Il arrive que certains concepts puissent permettre des équivalences entre certaines langues.

Il arrive que des expressions idiomatiques nous offrent des images bien particulières (notamment, le français « il tombe des hallebardes » devient « it’s raining cats and dogs (il pleut des chats et des chiens) » en anglais).

Bref, la traduction est tout un art qui nous fait nous arracher les cheveux ou nous permet de nous amuser comme des fous.

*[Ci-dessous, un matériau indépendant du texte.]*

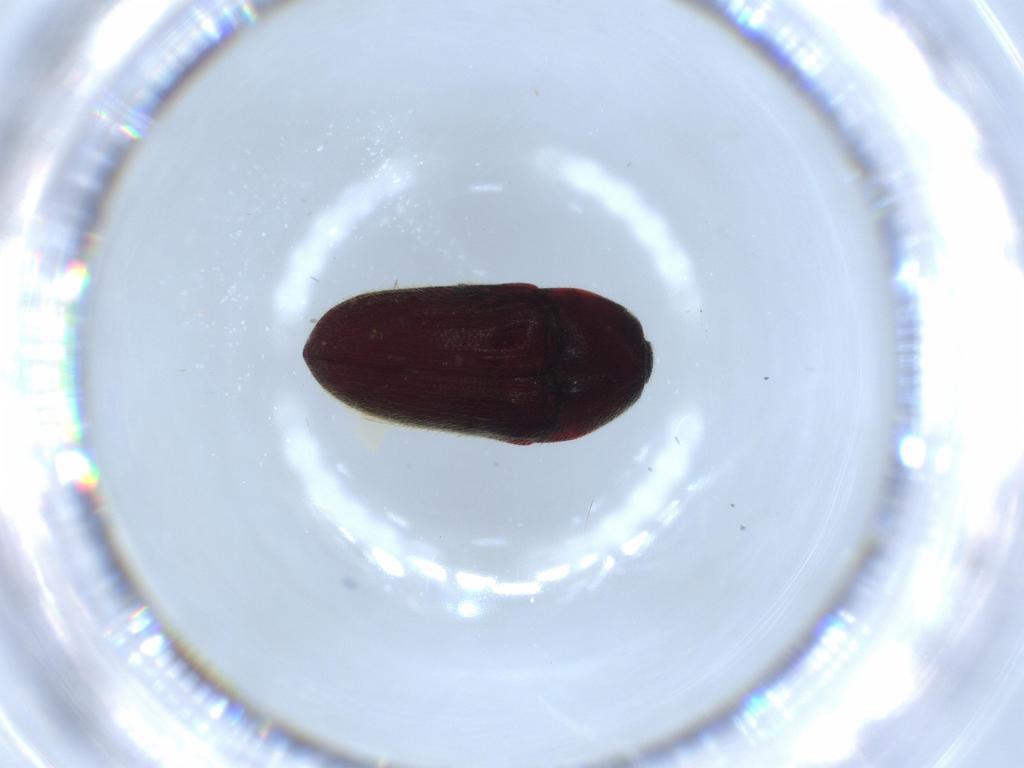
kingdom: Animalia
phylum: Arthropoda
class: Insecta
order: Coleoptera
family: Throscidae
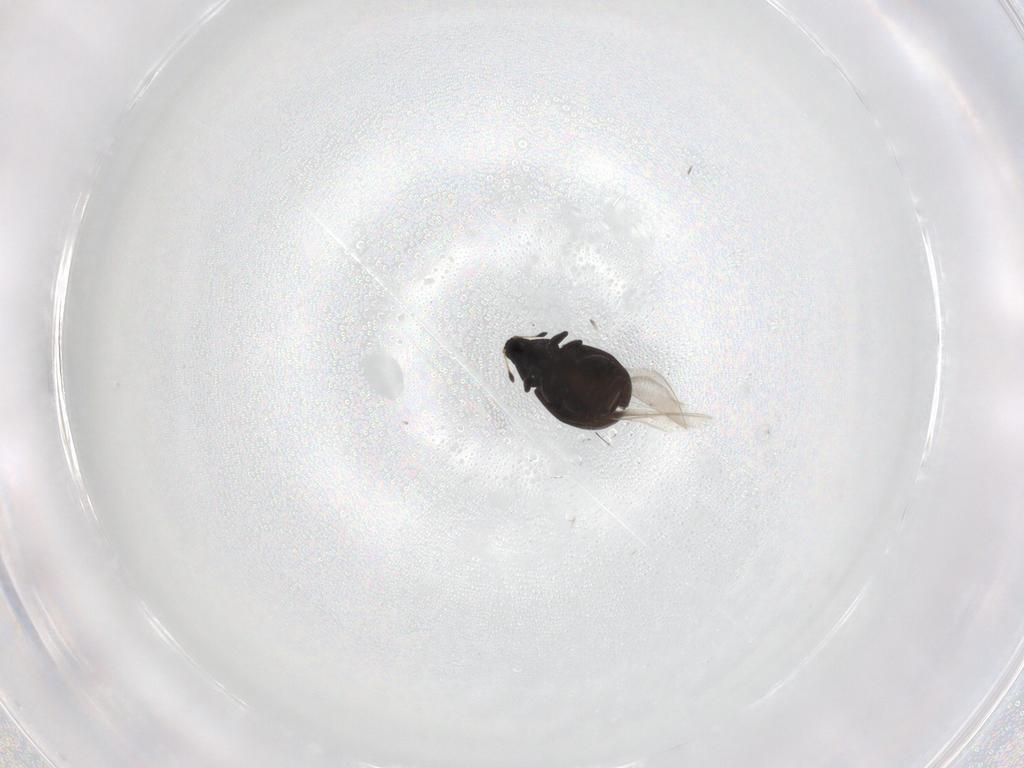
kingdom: Animalia
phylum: Arthropoda
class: Insecta
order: Coleoptera
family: Curculionidae
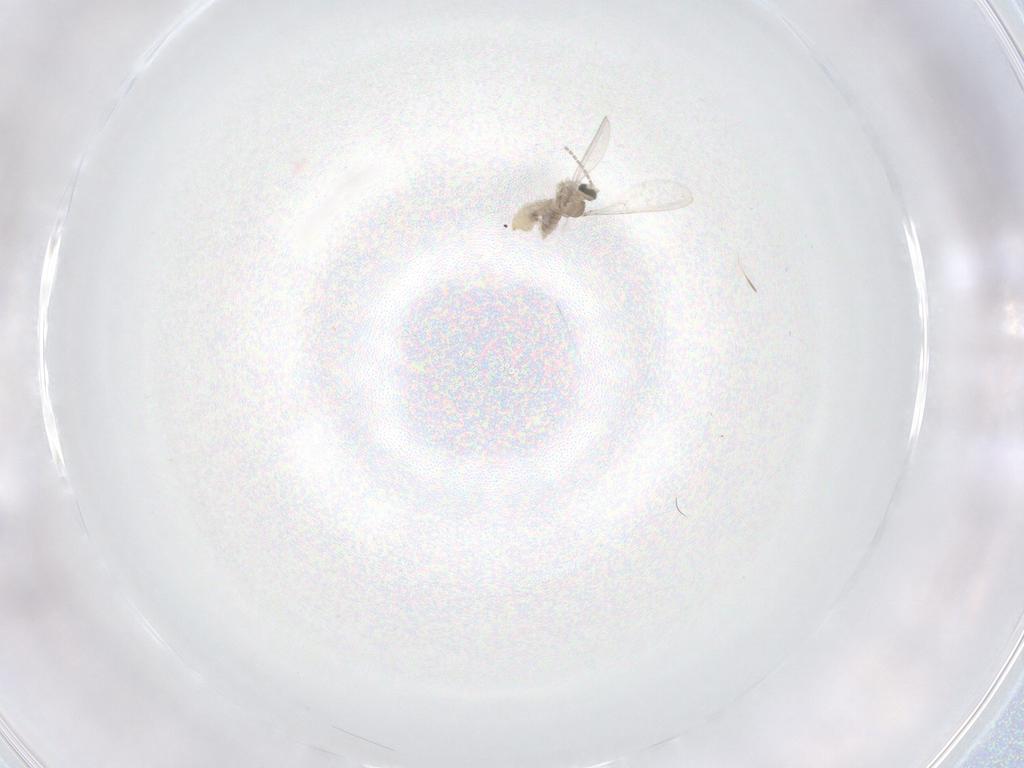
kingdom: Animalia
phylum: Arthropoda
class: Insecta
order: Diptera
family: Cecidomyiidae
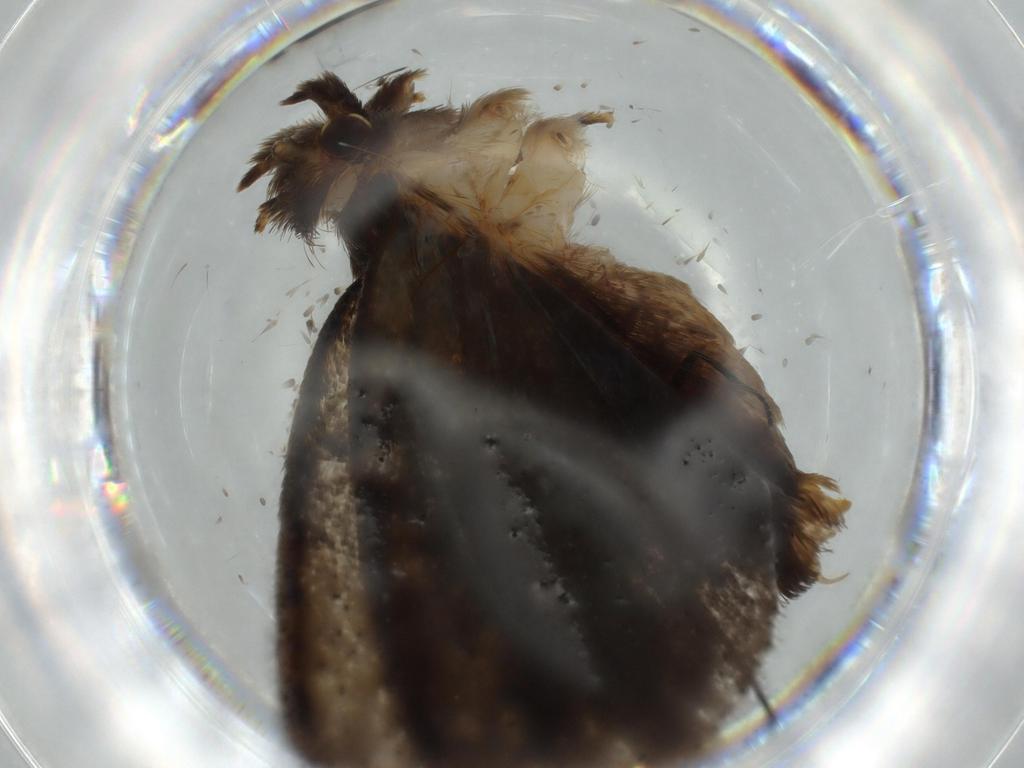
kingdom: Animalia
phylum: Arthropoda
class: Insecta
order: Lepidoptera
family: Tineidae
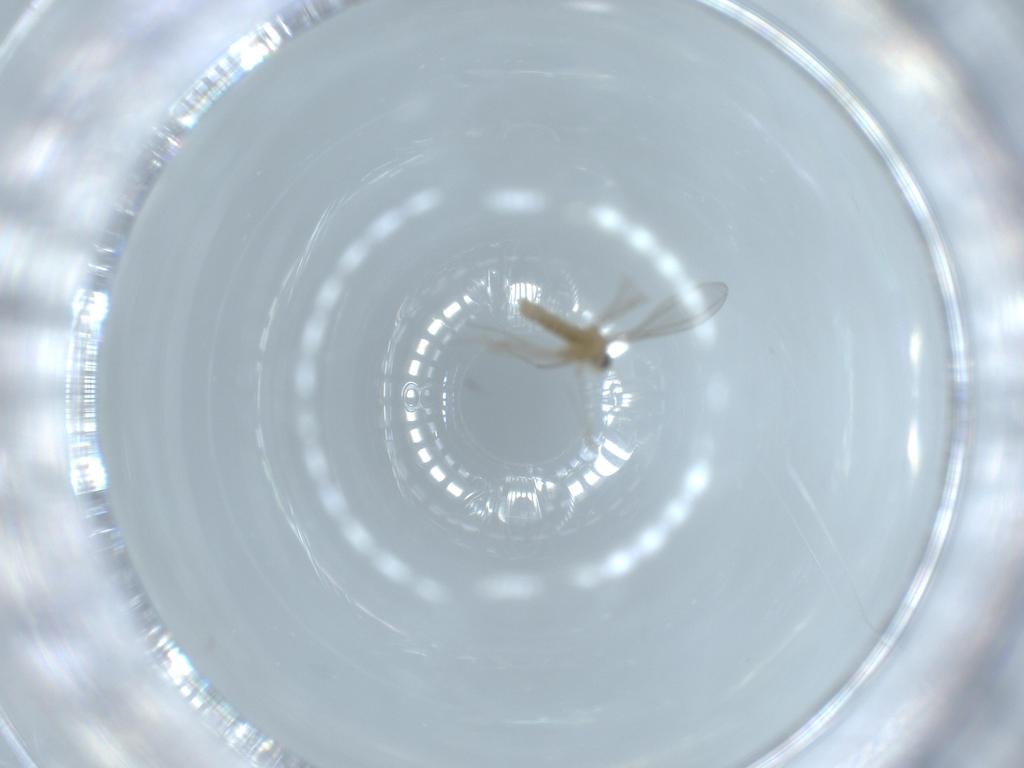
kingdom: Animalia
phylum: Arthropoda
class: Insecta
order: Diptera
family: Cecidomyiidae
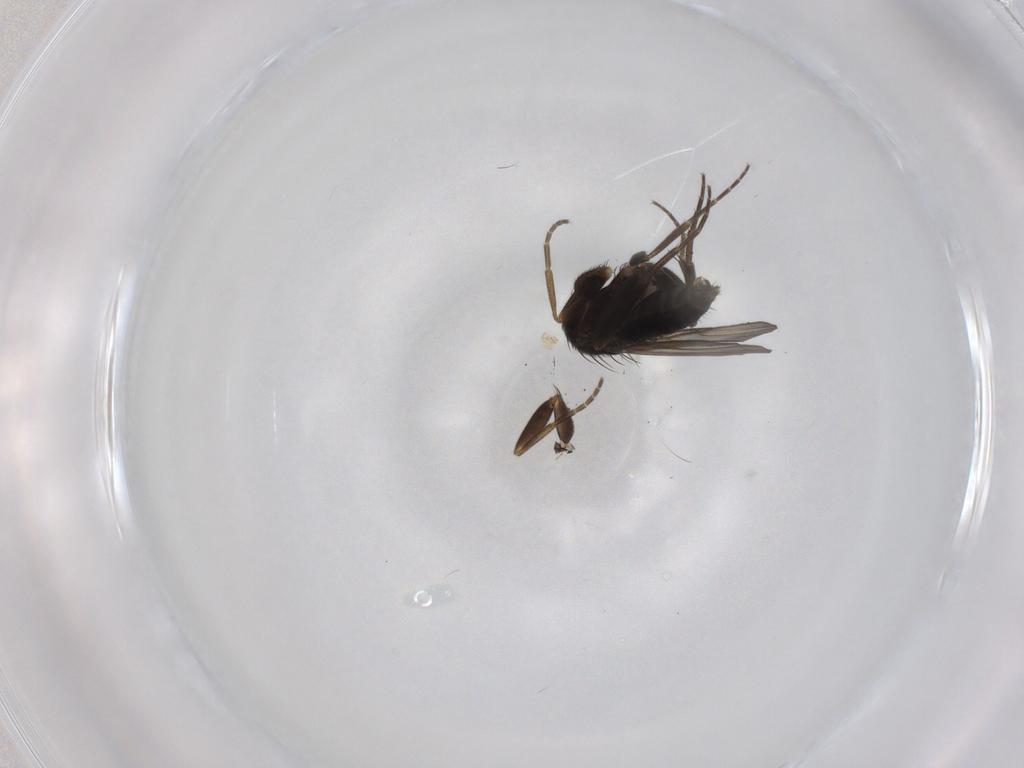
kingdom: Animalia
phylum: Arthropoda
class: Insecta
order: Diptera
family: Phoridae
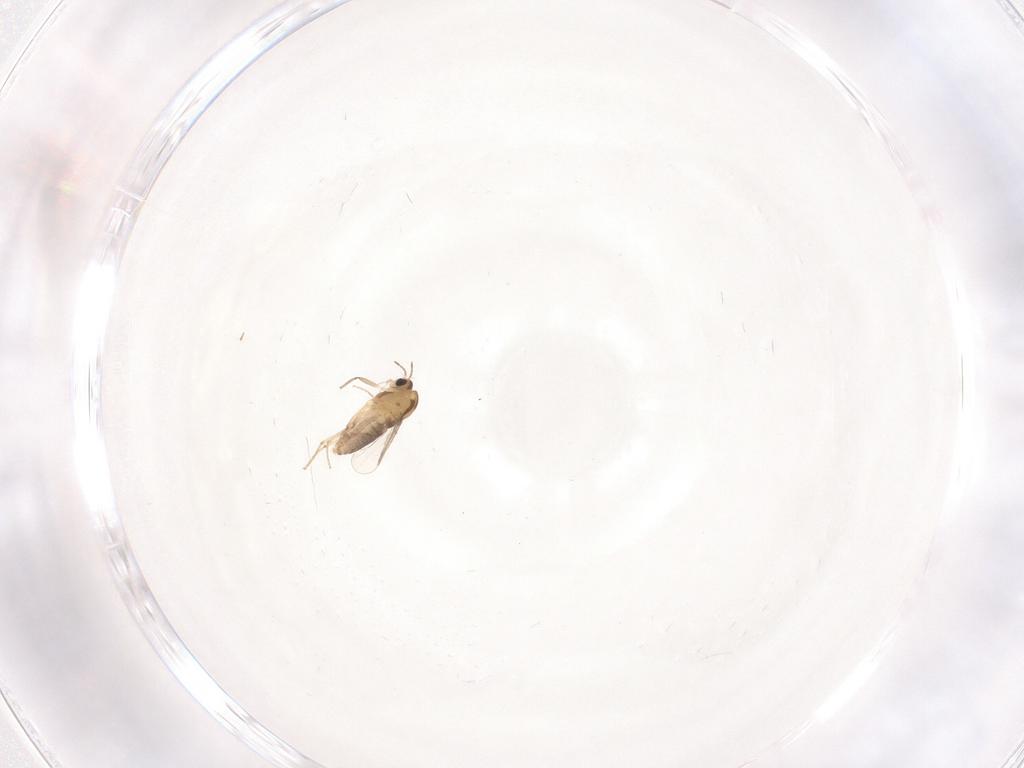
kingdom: Animalia
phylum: Arthropoda
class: Insecta
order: Diptera
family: Chironomidae
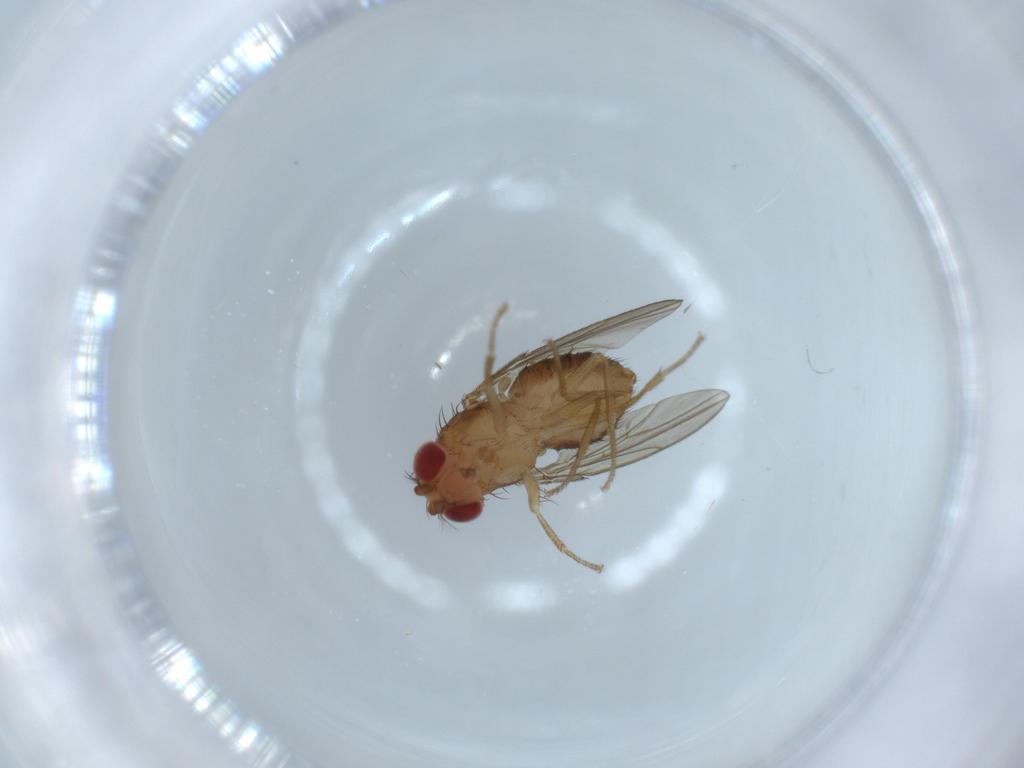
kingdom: Animalia
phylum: Arthropoda
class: Insecta
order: Diptera
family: Drosophilidae
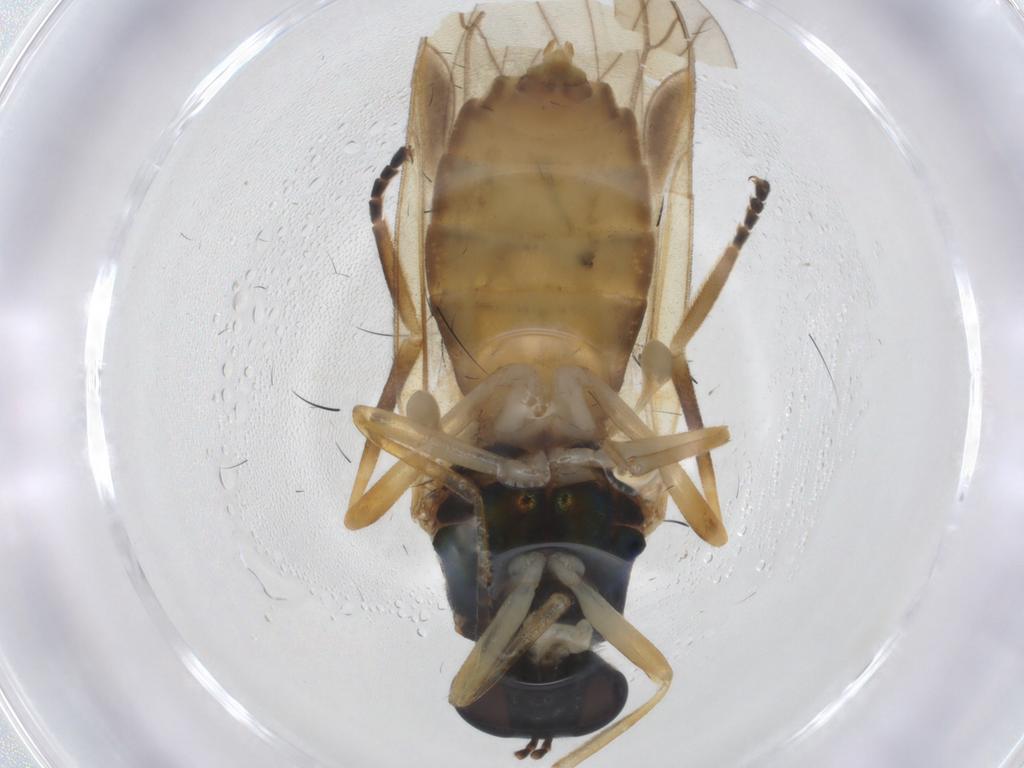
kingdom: Animalia
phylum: Arthropoda
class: Insecta
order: Diptera
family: Stratiomyidae
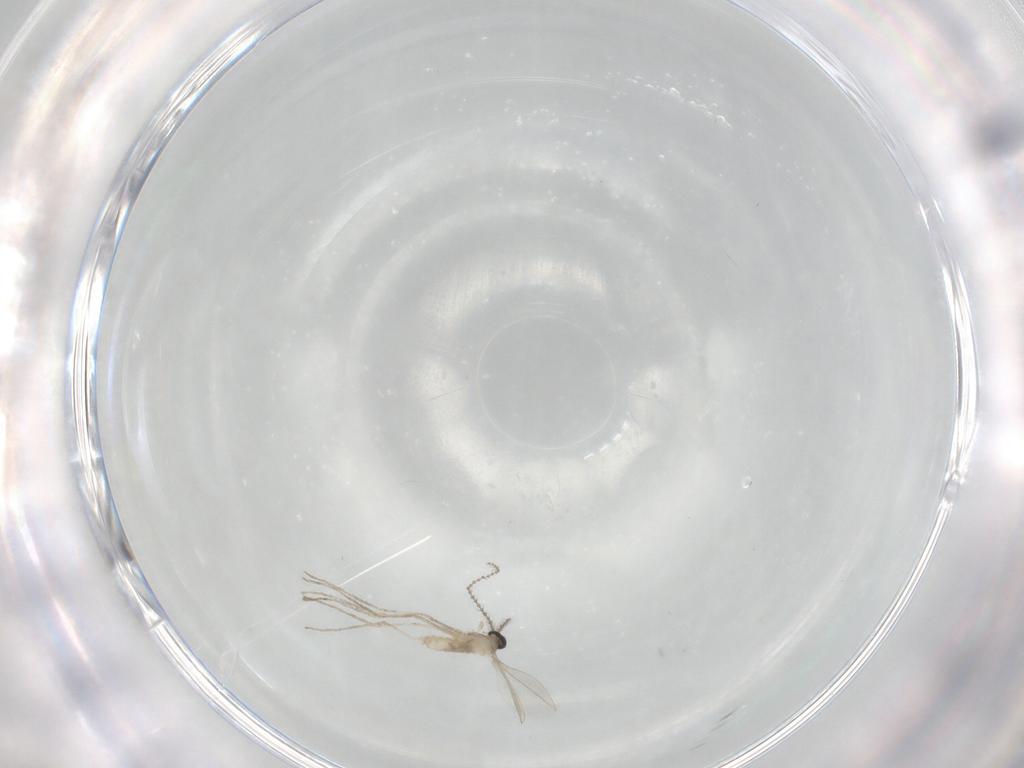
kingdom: Animalia
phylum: Arthropoda
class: Insecta
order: Diptera
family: Cecidomyiidae
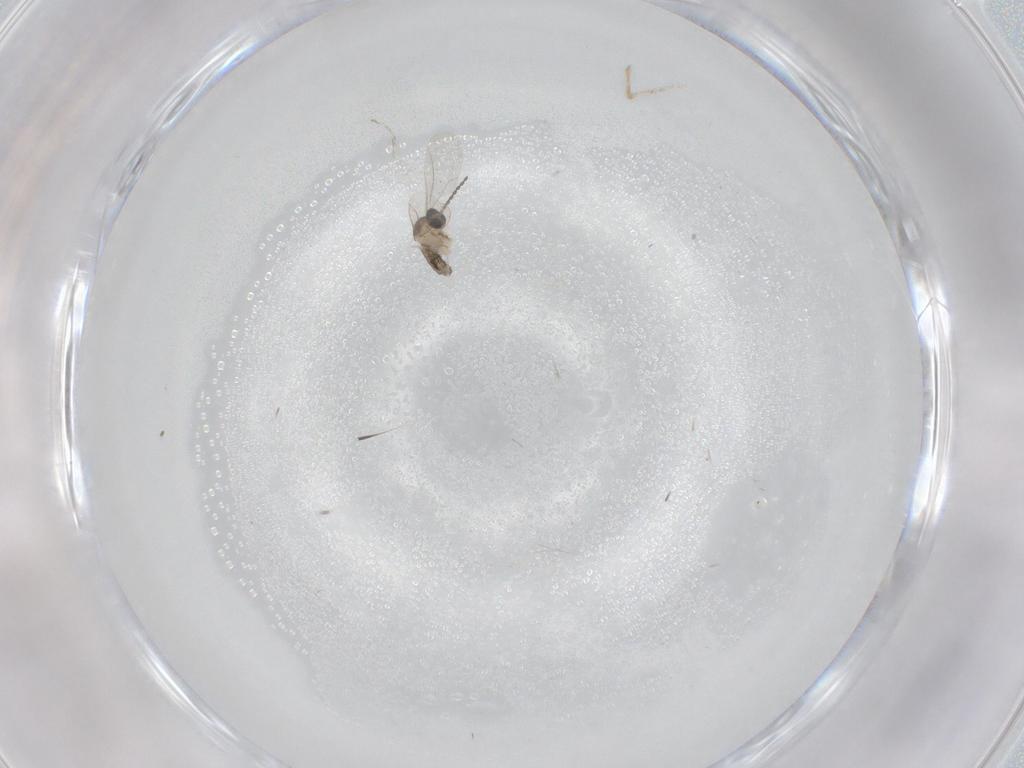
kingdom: Animalia
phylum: Arthropoda
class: Insecta
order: Diptera
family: Cecidomyiidae
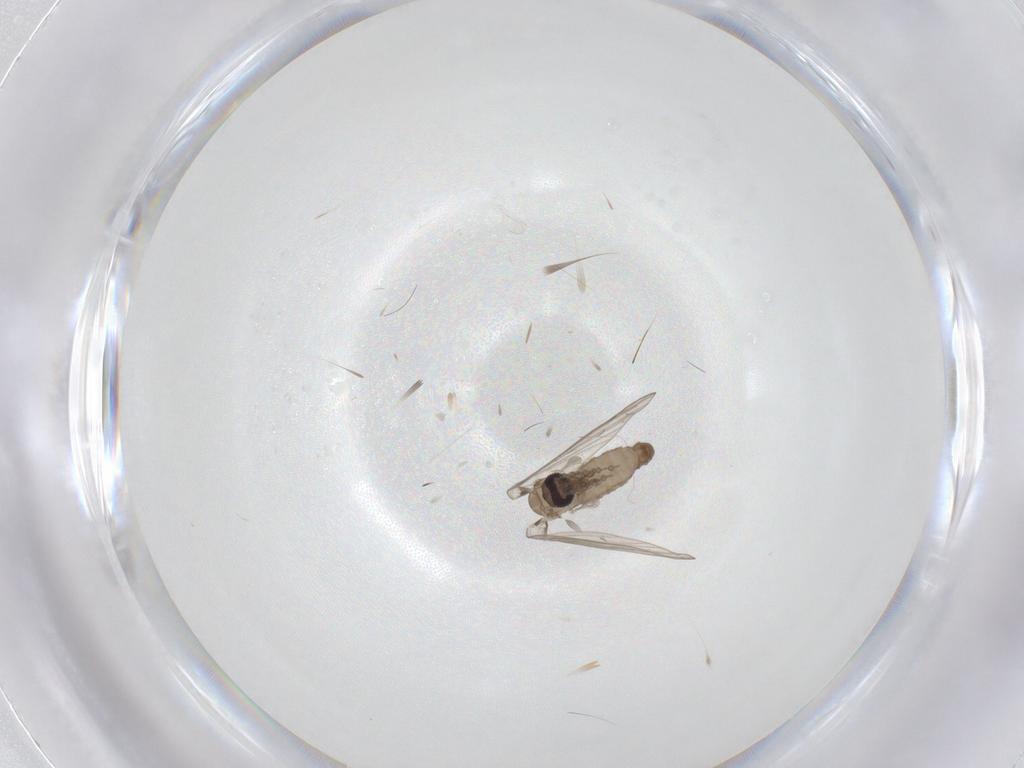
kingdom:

Parfois, nous pouvons avoir de curieuses surprises. Que voulons-nous dire ? Par exemple, en 2008, nous avions remarqué un film franco-italo-britannique sur l’histoire de Georgiana, duchesse du Devonshire (le Devon aujourd'hui) dont le titre The Duchess ne fut pas traduit lors de la sortie du film en France :

En revanche, ce film s’intitulait La Duchesse dans les salles québécoises.

Nous sommes donc en présence d’une décision de non traduction du titre du film et ce alors même que ce titre de noblesse existe en France et au Royaume-Uni.

Le titre dans les salles françaises est surprenant, mais pas unique (après tout, le film de science-fiction Alien (1979) ne fut pas traduit en Extra-terrestre (Petit homme vert ? Créature de l’espace ?), mais notons toutefois qu’on lui donna un sous-titre : Le 8ème passager. Il est en revanche à noter que la compagnie Disney s'efforce de tout traduire (titres, dialogues et chansons) afin que la compréhension soit totale.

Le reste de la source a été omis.